• [WORK REQUIRED] Transcribe the listing below word for word but skip its images.

*** Opening DATA EXTRACTS ***

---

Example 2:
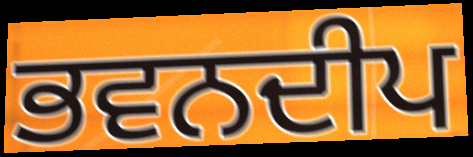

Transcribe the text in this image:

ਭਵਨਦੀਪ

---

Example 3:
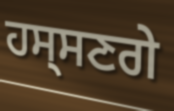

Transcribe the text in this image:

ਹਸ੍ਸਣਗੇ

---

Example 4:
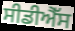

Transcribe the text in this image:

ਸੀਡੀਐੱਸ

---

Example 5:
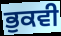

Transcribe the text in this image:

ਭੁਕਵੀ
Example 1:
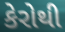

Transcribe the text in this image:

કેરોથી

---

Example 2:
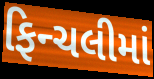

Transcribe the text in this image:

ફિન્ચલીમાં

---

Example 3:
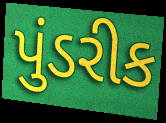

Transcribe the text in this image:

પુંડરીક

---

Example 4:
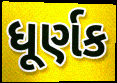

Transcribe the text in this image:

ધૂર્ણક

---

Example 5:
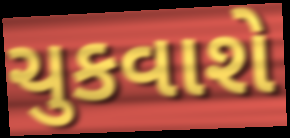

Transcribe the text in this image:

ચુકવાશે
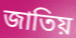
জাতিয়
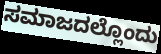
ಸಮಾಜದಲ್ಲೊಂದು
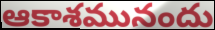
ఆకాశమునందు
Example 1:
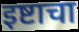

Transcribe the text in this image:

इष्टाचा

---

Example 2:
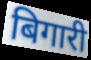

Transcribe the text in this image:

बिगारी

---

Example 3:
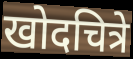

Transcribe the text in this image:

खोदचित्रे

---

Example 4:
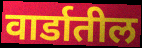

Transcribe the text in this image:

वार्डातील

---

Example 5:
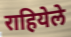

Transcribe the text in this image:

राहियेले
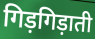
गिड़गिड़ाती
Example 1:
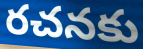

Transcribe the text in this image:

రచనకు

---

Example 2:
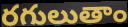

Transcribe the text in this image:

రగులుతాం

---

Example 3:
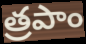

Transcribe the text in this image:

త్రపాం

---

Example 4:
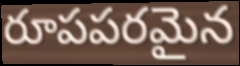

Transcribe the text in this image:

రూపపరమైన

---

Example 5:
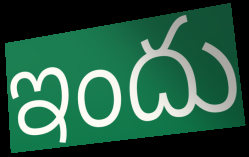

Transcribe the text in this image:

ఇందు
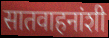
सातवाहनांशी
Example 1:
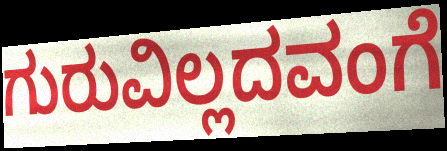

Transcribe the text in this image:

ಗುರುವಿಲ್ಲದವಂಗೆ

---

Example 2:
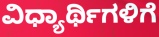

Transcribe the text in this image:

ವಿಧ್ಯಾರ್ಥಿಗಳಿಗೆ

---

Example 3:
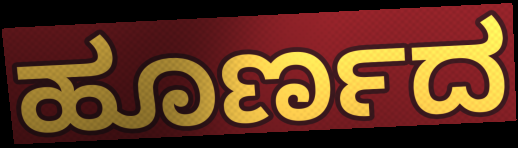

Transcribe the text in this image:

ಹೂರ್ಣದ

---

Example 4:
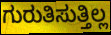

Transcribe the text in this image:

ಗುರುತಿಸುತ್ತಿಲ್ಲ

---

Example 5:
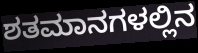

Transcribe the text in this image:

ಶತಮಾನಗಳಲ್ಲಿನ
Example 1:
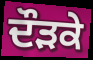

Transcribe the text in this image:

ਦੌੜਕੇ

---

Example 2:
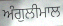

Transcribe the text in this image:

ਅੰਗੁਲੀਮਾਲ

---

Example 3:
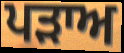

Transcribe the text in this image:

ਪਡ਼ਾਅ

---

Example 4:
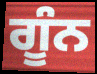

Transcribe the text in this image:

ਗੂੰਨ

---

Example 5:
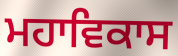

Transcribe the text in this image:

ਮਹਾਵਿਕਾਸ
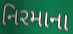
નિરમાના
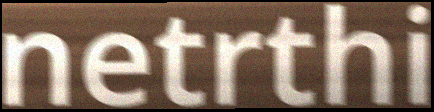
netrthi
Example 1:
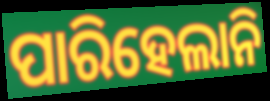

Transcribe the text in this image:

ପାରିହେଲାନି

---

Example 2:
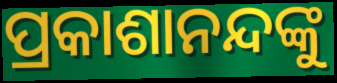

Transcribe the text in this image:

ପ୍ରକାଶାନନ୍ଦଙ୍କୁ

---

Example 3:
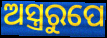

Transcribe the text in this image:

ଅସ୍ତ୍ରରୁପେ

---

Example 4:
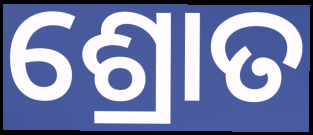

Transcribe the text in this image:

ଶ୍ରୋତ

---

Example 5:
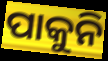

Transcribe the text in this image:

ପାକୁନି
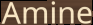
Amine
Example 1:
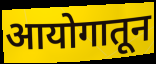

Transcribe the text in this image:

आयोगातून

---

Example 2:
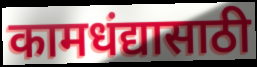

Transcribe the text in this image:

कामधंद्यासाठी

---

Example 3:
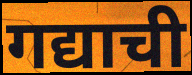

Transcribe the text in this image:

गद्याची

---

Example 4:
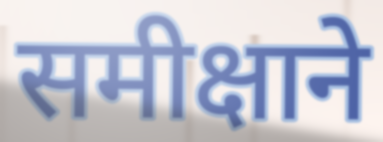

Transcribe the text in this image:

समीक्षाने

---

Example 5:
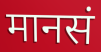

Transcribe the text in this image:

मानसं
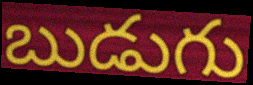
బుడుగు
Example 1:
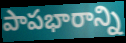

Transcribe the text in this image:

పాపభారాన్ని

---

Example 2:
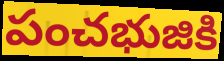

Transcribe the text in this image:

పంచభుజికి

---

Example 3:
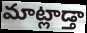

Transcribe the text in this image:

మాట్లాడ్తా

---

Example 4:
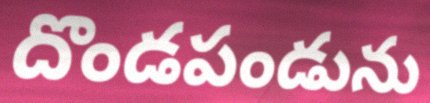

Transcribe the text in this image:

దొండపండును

*** Closing DATA EXTRACTS ***

• [RESPONSE TO THIS EXERCISE]
---

Example 2:

Transcribe the text in this image:

ਭਵਨਦੀਪ

---

Example 3:

Transcribe the text in this image:

ਹਸ੍ਸਣਗੇ

---

Example 4:

Transcribe the text in this image:

ਸੀਡੀਐੱਸ

---

Example 5:

Transcribe the text in this image:

ਭੁਕਵੀ
Example 1:

Transcribe the text in this image:

કેરોથી

---

Example 2:

Transcribe the text in this image:

ફિન્ચલીમાં

---

Example 3:

Transcribe the text in this image:

પુંડરીક

---

Example 4:

Transcribe the text in this image:

ધૂર્ણક

---

Example 5:

Transcribe the text in this image:

ચુકવાશે
জাতিয়
ಸಮಾಜದಲ್ಲೊಂದು
ఆకాశమునందు
Example 1:

Transcribe the text in this image:

इष्टाचा

---

Example 2:

Transcribe the text in this image:

बिगारी

---

Example 3:

Transcribe the text in this image:

खोदचित्रे

---

Example 4:

Transcribe the text in this image:

वार्डातील

---

Example 5:

Transcribe the text in this image:

राहियेले
गिड़गिड़ाती
Example 1:

Transcribe the text in this image:

రచనకు

---

Example 2:

Transcribe the text in this image:

రగులుతాం

---

Example 3:

Transcribe the text in this image:

త్రపాం

---

Example 4:

Transcribe the text in this image:

రూపపరమైన

---

Example 5:

Transcribe the text in this image:

ఇందు
सातवाहनांशी
Example 1:

Transcribe the text in this image:

ಗುರುವಿಲ್ಲದವಂಗೆ

---

Example 2:

Transcribe the text in this image:

ವಿಧ್ಯಾರ್ಥಿಗಳಿಗೆ

---

Example 3:

Transcribe the text in this image:

ಹೂರ್ಣದ

---

Example 4:

Transcribe the text in this image:

ಗುರುತಿಸುತ್ತಿಲ್ಲ

---

Example 5:

Transcribe the text in this image:

ಶತಮಾನಗಳಲ್ಲಿನ
Example 1:

Transcribe the text in this image:

ਦੌੜਕੇ

---

Example 2:

Transcribe the text in this image:

ਅੰਗੁਲੀਮਾਲ

---

Example 3:

Transcribe the text in this image:

ਪਡ਼ਾਅ

---

Example 4:

Transcribe the text in this image:

ਗੂੰਨ

---

Example 5:

Transcribe the text in this image:

ਮਹਾਵਿਕਾਸ
નિરમાના
netrthi
Example 1:

Transcribe the text in this image:

ପାରିହେଲାନି

---

Example 2:

Transcribe the text in this image:

ପ୍ରକାଶାନନ୍ଦଙ୍କୁ

---

Example 3:

Transcribe the text in this image:

ଅସ୍ତ୍ରରୁପେ

---

Example 4:

Transcribe the text in this image:

ଶ୍ରୋତ

---

Example 5:

Transcribe the text in this image:

ପାକୁନି
Amine
Example 1:

Transcribe the text in this image:

आयोगातून

---

Example 2:

Transcribe the text in this image:

कामधंद्यासाठी

---

Example 3:

Transcribe the text in this image:

गद्याची

---

Example 4:

Transcribe the text in this image:

समीक्षाने

---

Example 5:

Transcribe the text in this image:

मानसं
బుడుగు
Example 1:

Transcribe the text in this image:

పాపభారాన్ని

---

Example 2:

Transcribe the text in this image:

పంచభుజికి

---

Example 3:

Transcribe the text in this image:

మాట్లాడ్తా

---

Example 4:

Transcribe the text in this image:

దొండపండును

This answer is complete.